Truly Thomas was dissenting from what the whole church said, what the whole church was witnessing to, and they still welcomed him, made him part of their whole community. So how can we ever push anybody away for whatever reason? Because we think they’re not faithful enough Christians? That’s not a good reason. It wasn’t for those first disciples. Or we think they’re failing to live up to what God asks of all of us? Well, who of us isn’t a sinner? All of us are forgiven sinners, so we never would turn somebody away because we think they’re a sinner. Or because of different ethnicity, different race, different sexual orientation. There are various reasons why sometimes we push people away, but that’s not the way the first community acted. It’s so clear in today’s Gospel, isn’t it? When you’re a community of disciples of Jesus with the love of God poured into your hearts through the Holy Spirit, you’re a community who loves everyone, embraces everyone, draws everyone in. That’s the kind of community we must be, continue to be, to become even more faithful in that.

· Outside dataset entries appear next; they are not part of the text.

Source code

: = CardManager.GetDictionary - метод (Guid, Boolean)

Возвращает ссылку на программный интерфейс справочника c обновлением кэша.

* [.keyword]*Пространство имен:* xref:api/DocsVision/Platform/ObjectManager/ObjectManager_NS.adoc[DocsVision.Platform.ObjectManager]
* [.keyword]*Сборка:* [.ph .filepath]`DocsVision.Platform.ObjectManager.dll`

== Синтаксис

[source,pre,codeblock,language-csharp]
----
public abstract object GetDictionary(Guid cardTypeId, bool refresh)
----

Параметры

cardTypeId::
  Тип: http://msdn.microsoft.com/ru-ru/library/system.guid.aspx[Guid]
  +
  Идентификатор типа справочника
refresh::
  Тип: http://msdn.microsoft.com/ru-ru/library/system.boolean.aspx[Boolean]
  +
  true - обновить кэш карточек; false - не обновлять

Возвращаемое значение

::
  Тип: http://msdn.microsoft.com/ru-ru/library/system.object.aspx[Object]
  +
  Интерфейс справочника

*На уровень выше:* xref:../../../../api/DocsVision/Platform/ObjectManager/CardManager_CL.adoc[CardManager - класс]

And finally, what we learn from that first Christian community, as they’re filled with the spirit of Jesus, they began to act the way he acted with regards to possessions. See Jesus had a very keen awareness that everything God made, all of creation was made for all and not for a few and so Jesus was not someone who possessed things tightly to himself. Jesus was always quick to share. There are different examples in his life. When he was in the desert, and there were thousands of hungry people but only five loaves and two fishes, he said, “Share them. See what happens. Share them. Give away what you have even if it’s the last piece you have. Give it away. Don’t hang on to it.” That first community, that’s how they lived. Wouldn’t it be a glorious and marvelous thing if we could say, in this the richest country in the world, there’s no one in need among us? That first community was able to say that. No one in need. Now they weren’t rich people. They were poor, but they made sure no one was in need. They knew one another. They loved one another. They knew what their needs were and they responded. We must become that kind of community too-- within ourselves, as a church but as the church reaches out to the world around us, we must lead the way in showing that what we have, we who are so wealthy in this world, is all a gift from God. And it must be shared. We need to develop that spirit, each of us individually, all of us as a community of disciples, and then lead the way for our country to do the same thing -- find a way so that no one will be in need in this world where God has given enough for everyone.

That’s a pretty good program for us to follow isn’t it? It’s quite difficult, all of this, but remember that the love of God is poured into your heart. The love of God, God who is love. That love is in your heart! Through the spirit of Jesus whom you received at baptism and confirmation. So every one of us can now follow this way of Jesus, because it will be Jesus living within us who will show us how to bring peace, how to be reconciling people, forgiving people, how to be generous people, sharing people, compassionate people. Open ourselves, that’s what we must do, open to the love of God that’s in our hearts and live according to the spirit of Jesus who has been given to us.

In the name of the Father and of the Son and of the Holy Spirit. Amen.